Intervention de Josiane Mathon-Poinat

Réunion du 30 janvier 2008 à 15h00
Rétention de sûreté — Question préalable

Photo de Josiane Mathon-PoinatJosiane Mathon-Poinat :

Monsieur le président, madame le garde des sceaux, monsieur le secrétaire d'État, mes chers collègues, ce projet de loi traite de deux situations très différentes sur le plan juridique : d'une part, des mesures envisagées pour prévenir la récidive de certains criminels condamnés pour des actes particulièrement graves, et qui ont purgé leur peine ; d'autre part, de la manière dont est constatée l'irresponsabilité pour cause de trouble mental des auteurs d'actes graves, mais qui, par hypothèse, ne pourront faire l'objet d'une condamnation pénale.

Le point commun de ces deux situations est la référence au concept de dangerosité, concept sur lequel je voudrais revenir quelques instants.

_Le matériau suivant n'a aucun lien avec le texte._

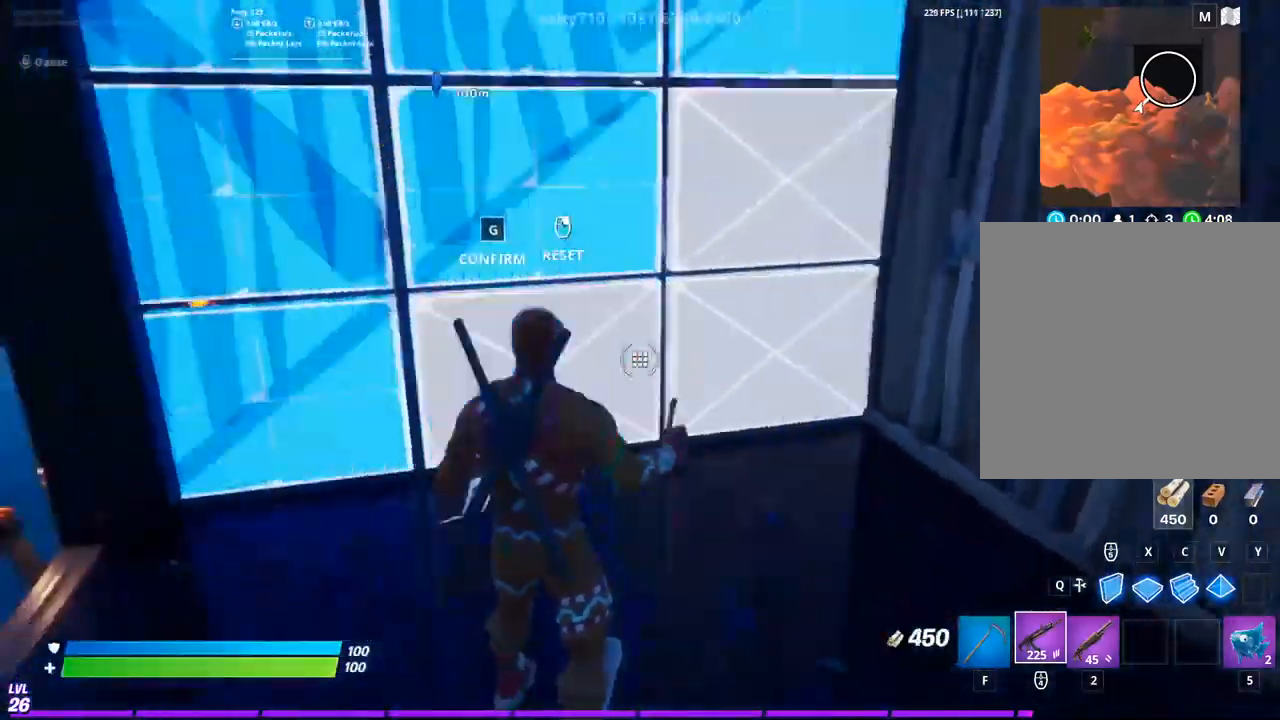
{"buttons": [], "left_stick": "center", "right_stick": "center", "events": []}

Si l'on suit à la lettre ce projet de loi, la dangerosité serait une nouvelle qualification qui s'attache aux personnes en cause, mais qui conduirait à la récidive dans le premier cas, à la rechute d'un épisode malheureux de la maladie mentale dans le second cas.

Introduire un nouveau concept au coeur de la procédure pénale est une décision grave et lourde de sens. Cela nécessite que cette notion soit rigoureusement définie et corresponde à une réalité sociale objective.

Force est de constater que le projet de loi que nous examinons aujourd'hui ne s'embarrasse pas de ces précautions. D'après la Commission nationale consultative des droits de l'homme, maintes fois citée, le concept de dangerosité qui nous est présenté n'est qu'une notion émotionnelle dénuée de fondement scientifique.

En effet, le système judiciaire français se fonde sur un fait prouvé et non sur la prédiction aléatoire d'un comportement futur. Or le texte que nous examinons fait reposer la décision du juge non plus sur le constat d'une infraction commise, mais sur un diagnostic psychiatrique de dangerosité, sur une prédisposition innée ou acquise à commettre des crimes.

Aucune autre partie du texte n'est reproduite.